TeXworks is free and open-source application software, available for Windows, Linux and macOS. It is a Qt-based graphical user interface to the TeX typesetting system and its LaTeX, ConTeXt, and XeTeX extensions. TeXworks is targeted at direct generation of PDF output. It has a built-in PDF viewer using the poppler library; the viewer has auto-refresh capability, and also features SyncTeX support (which allows the user to synchronize the PDF viewer position with the source, and vice versa with a single click).

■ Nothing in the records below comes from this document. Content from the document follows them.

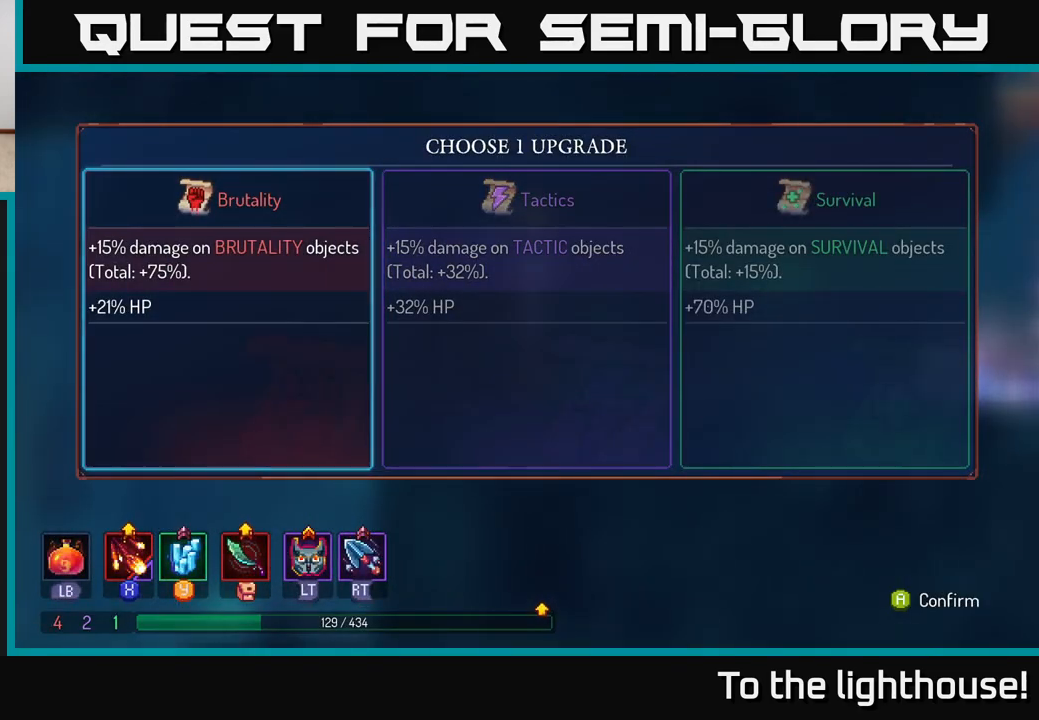
{"buttons": [], "left_stick": "left", "right_stick": "center", "events": [[133, "A", "down"], [183, "A", "up"], [250, "left_stick", "left"]]}
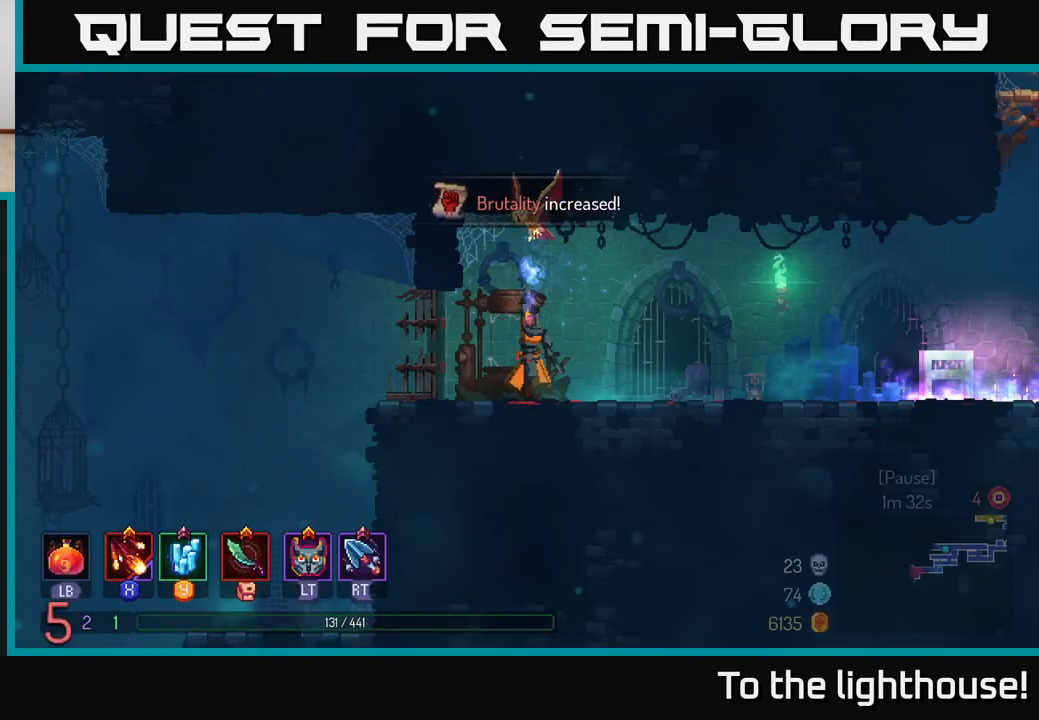
{"buttons": [], "left_stick": "left", "right_stick": "down-left", "events": [[133, "right_stick", "down-left"]]}
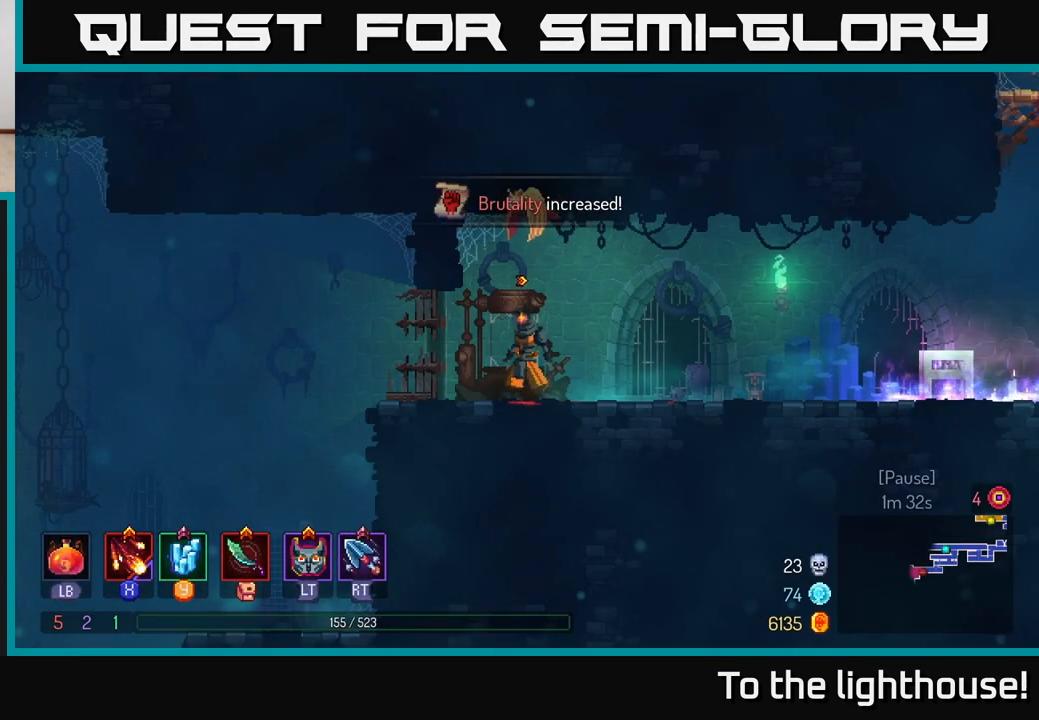
{"buttons": [], "left_stick": "left", "right_stick": "center", "events": [[167, "right_stick", "center"], [350, "A", "down"], [450, "A", "up"]]}
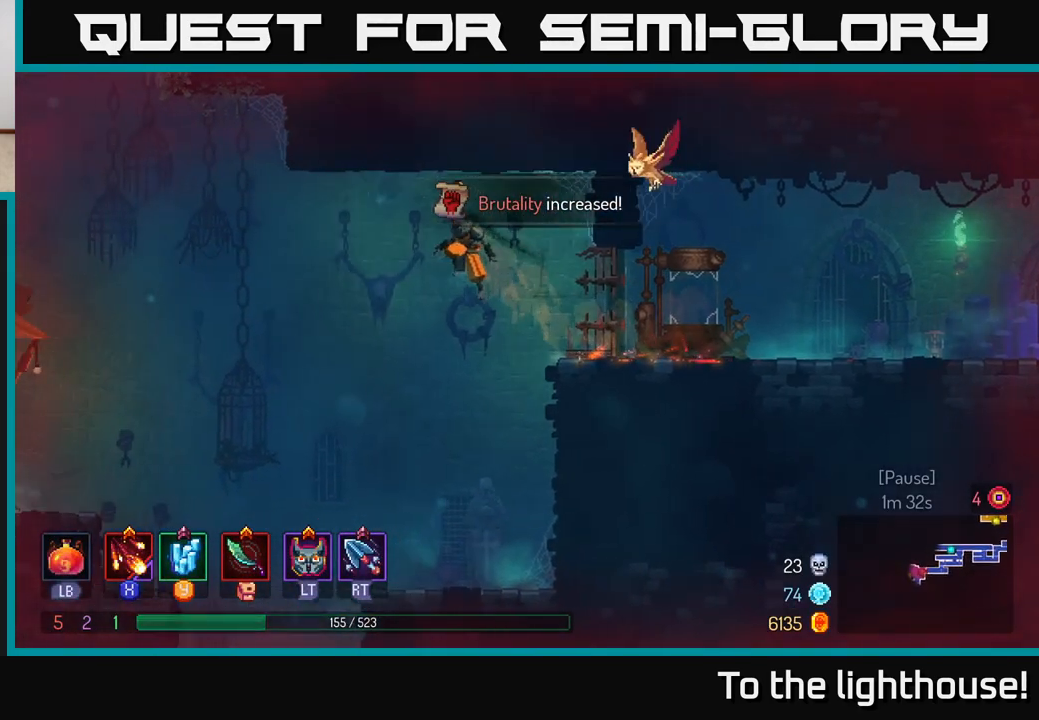
{"buttons": [], "left_stick": "left", "right_stick": "center", "events": [[317, "A", "down"], [417, "A", "up"]]}
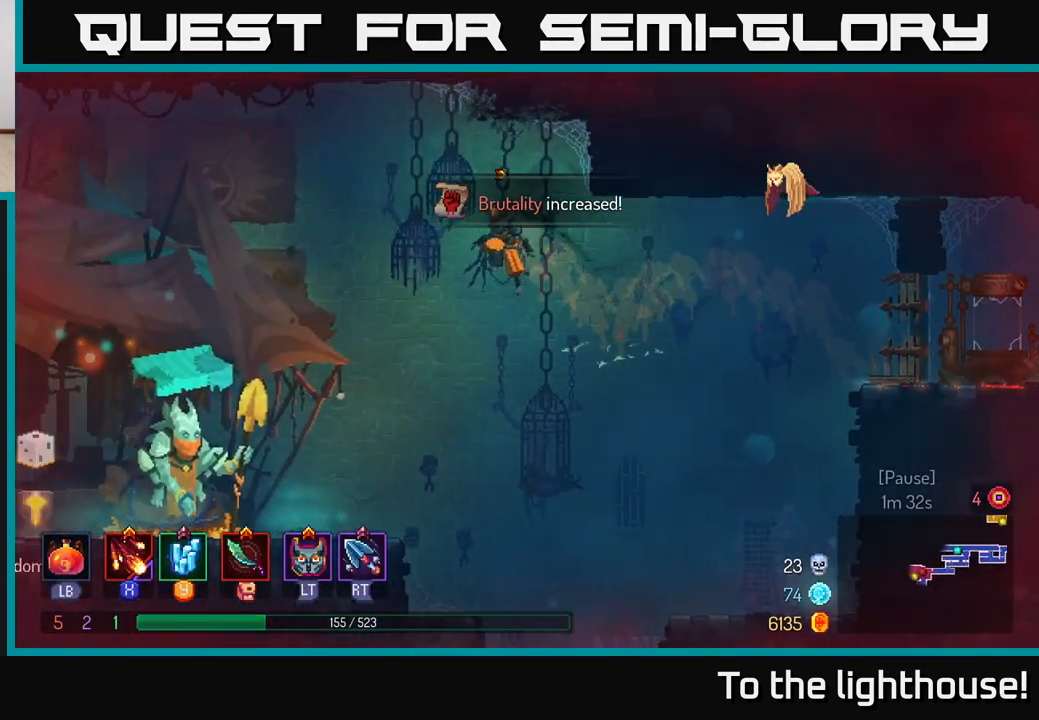
{"buttons": [], "left_stick": "left", "right_stick": "center", "events": []}
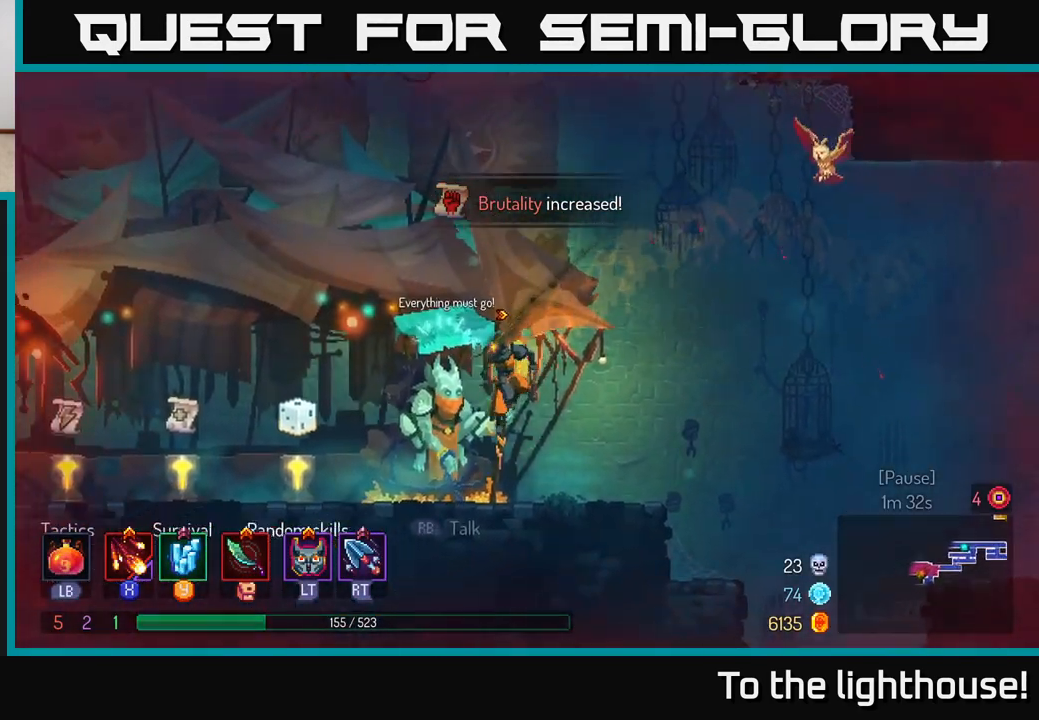
{"buttons": [], "left_stick": "left", "right_stick": "center", "events": [[67, "B", "down"], [167, "B", "up"]]}
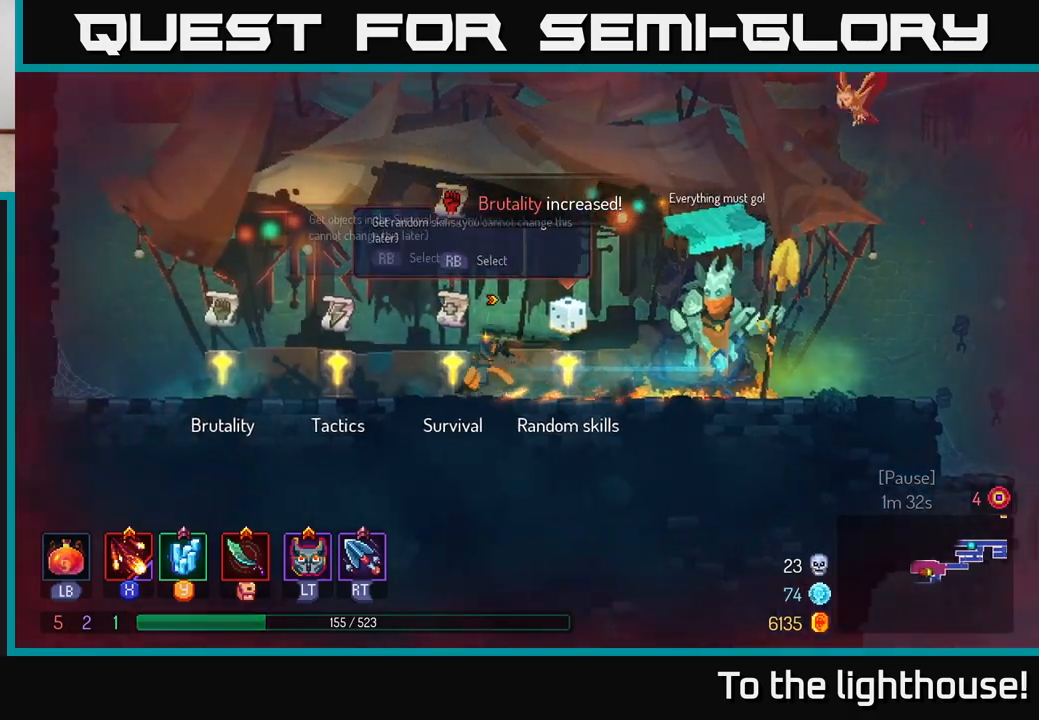
{"buttons": [], "left_stick": "left", "right_stick": "center", "events": [[50, "R1", "down"], [133, "R1", "up"]]}
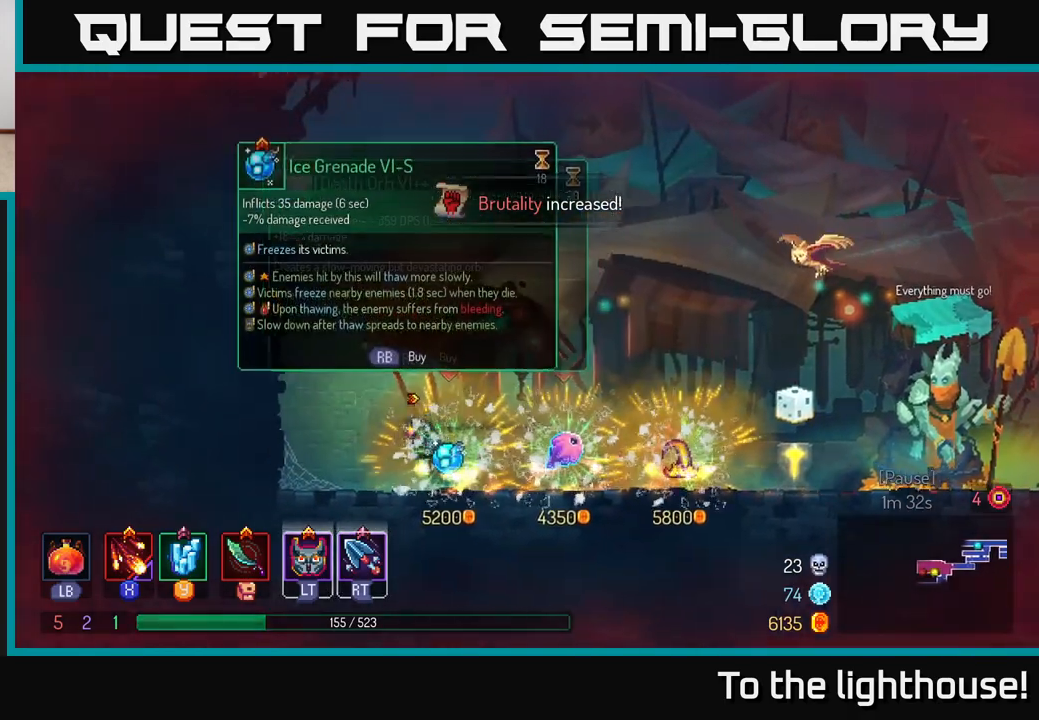
{"buttons": [], "left_stick": "center", "right_stick": "center", "events": [[50, "left_stick", "center"], [100, "left_stick", "right"], [417, "left_stick", "center"]]}
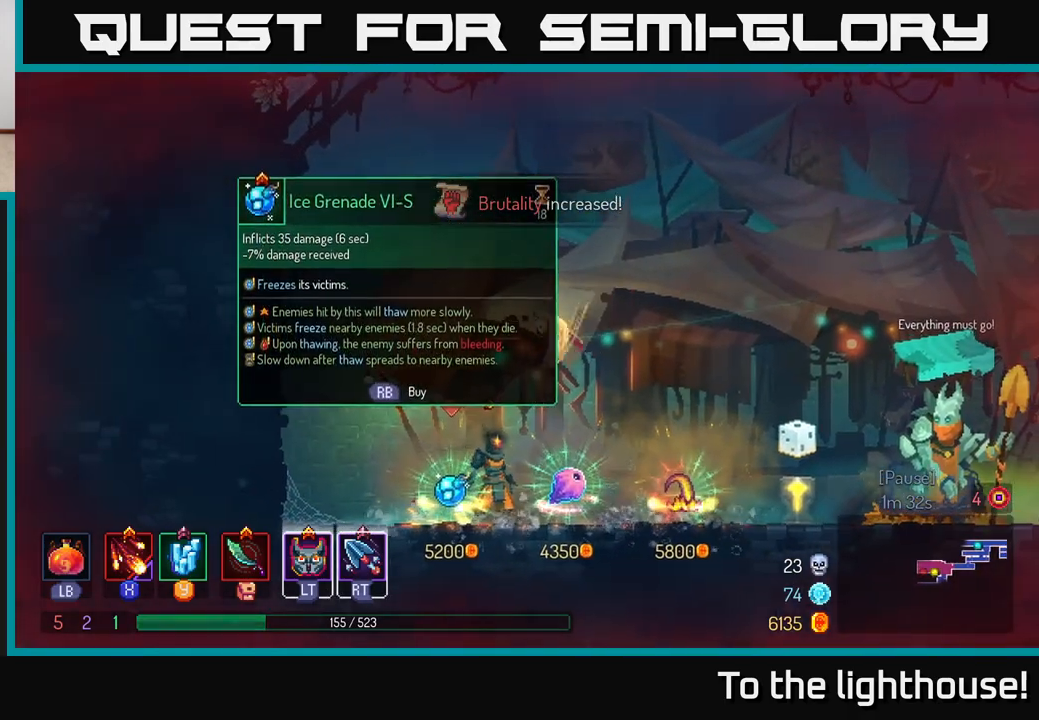
{"buttons": ["B"], "left_stick": "right", "right_stick": "center", "events": [[83, "left_stick", "right"], [400, "B", "down"]]}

The developer of TeXworks is Jonathan Kew (who also developed XeTeX), who deliberately modelled TeXworks on Richard Koch’s award-winning TeXShop software for macOS to lower the entry barrier to the TeX world for those using desktop operating systems other than macOS. Kew argued against complex user interfaces like that of TeXnicCenter or Kile, which he described as intimidating for new users.

TeXworks requires a TeX installation: TeX Live, MiKTeX, or MacTeX. MiKTeX 2.8 (and 2.9) comes bundled with TeXworks, even in the base installation.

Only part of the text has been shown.